What to do: Transcribe the part of the post about the Wall Street Journal's online subscription pricing from "But the Online" to "called customer support.", word for word.
-------- Excerpt --------
I've been a subscriber to the online edition of The Wall Street Journal for as long as it's been in existence (since 1996, I believe). It's a great product, and an excellent example of the kind of smart online packaging of news I talked about the other day. And of course, WSJ.com is the grandaddy of all online subscription business models, everybody's favorite example of paid content online that really works.
But the Online Journal is about to lose me as a subscriber because its pricing model has gone haywire.
The Journal has been gradually raising its online price over the years. It started at $49 a year, then went to $59, then $79, then $99, then to $119 last year. This is the online-only price; print subscribers get access to WSJ.com for free. My latest renewal, a couple weeks ago, was for $151 a year.
That's a big jump over last year's rate, and it got me doing a bit of digging for a better deal. Sure enough, there's an offer on the Journal's site for a $89 online rate for new subscribers. So I called customer support.
-------- Supplied records --------
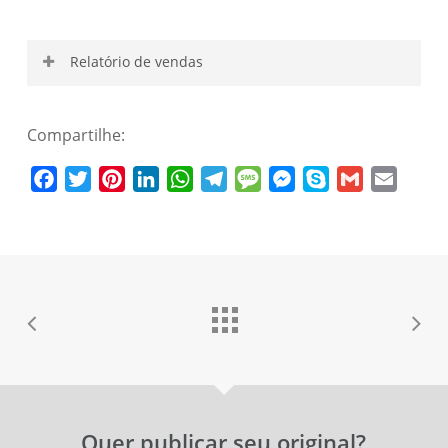
Relatório de vendas
Área restrita para o autor
Compartilhe:
Facebook
Twitter
Pinterest
LinkedIn
WhatsApp
Telegram
Message
Messenger
Skype
Gmail
Email
Nome de usuário
Senha
Esqueceu a senha?
Lembrar-me
Quer publicar seu original?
--------
Solved exercise:
But the Online Journal is about to lose me as a subscriber because its pricing model has gone haywire.
The Journal has been gradually raising its online price over the years. It started at $49 a year, then went to $59, then $79, then $99, then to $119 last year. This is the online-only price; print subscribers get access to WSJ.com for free. My latest renewal, a couple weeks ago, was for $151 a year.
That's a big jump over last year's rate, and it got me doing a bit of digging for a better deal. Sure enough, there's an offer on the Journal's site for a $89 online rate for new subscribers. So I called customer support.